Problem: Output every entry below as a two-column CSV with the headers entry_text and answer, one row per entry, putting each entry's text and its answer in a single quoted field apiece with line breaks replaced by spaces. Leave the pictures out.

Recorded data:

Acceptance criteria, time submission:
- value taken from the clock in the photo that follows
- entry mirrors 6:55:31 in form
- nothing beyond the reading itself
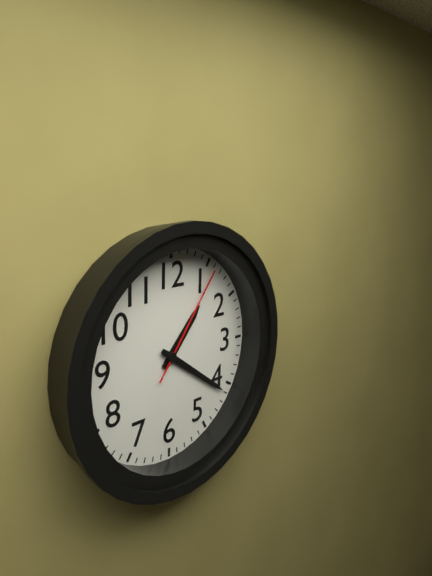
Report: 1:21:06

Worked answer:
entry_text,answer
"Acceptance criteria, time submission: - value taken from the clock in the photo that follows - entry mirrors 6:55:31 in form - nothing beyond the reading itself Report:","1:21:06"